Lara’s parents had called her names, like “fat” and “stupid,” whenever they were displeased with her. It had ruined her childhood, and she had sworn that when she had her own family, she would never humiliate them. Unfortunately, every time that Lara got mad at her husband or one of her kids, she found herself loudly disparaging them in almost the same words that her parents had said to her.

Lara’s goal: Stop calling her family hurtful names when she gets angry.

Lara’s new response: “I want to just say that I am disappointed and angry and wish that they had not done that.”

Needless to say, this new response did not come easily to Lara. One of the ways that I helped her was to role-play the situation with her. I would play her husband or one of her kids and pretend that I had done something that was a trigger for Lara’s rage. Lara would practice responding in her new way over and over again. The first time that she came back to therapy and reported that she had gotten mad without resorting to name-calling, we both celebrated her first checkmark.
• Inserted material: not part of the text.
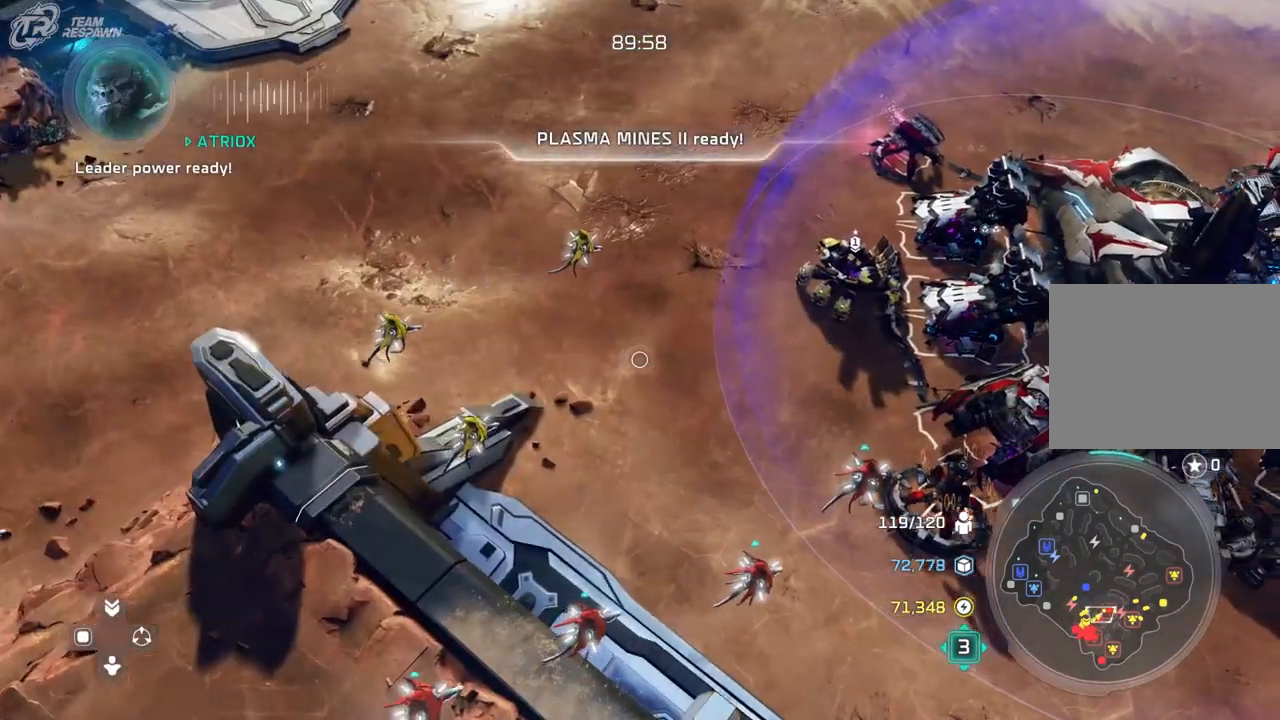
{"dt_ms": 500, "buttons": [], "left_stick": "center", "right_stick": "center", "events": [[67, "left_stick", "center"]]}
Imagine different scenarios: Many top athletes are trained by their coaches to visualize in great detail how they want to perform in their sport. They run through the whole thing repeatedly in their mind, until their perfect performance is deeply ingrained in their brain. You can do something similar to the above to change your response to your triggers.

Picture one of the typical things that gets you furious. Picture the other person’s face and what they are saying or doing. Then imagine yourself responding with your new ideal response. Do this over and over. Then pick another thing that typically triggers this same undesirable response. Visualize that scene in detail with you doing your new ideal response instead of the old one. Do it over and over again. Keep going until the new response starts to feel normal.

7. Review your successes and areas to improve.

Choose a time period that feels right to you, either the end of each day or once per week, to review your successes and where you need to focus more.

Note: Rewiring your brain takes time. Be patient and kind to yourself. This will not happen overnight. You have to be persistent and keep going. If you do this diligently every day, by the end of 90 days (if not before), you should see positive changes.

Some failures are inevitable. This is like learning a musical instrument or a new athletic skill. You would not expect to do either perfectly right away.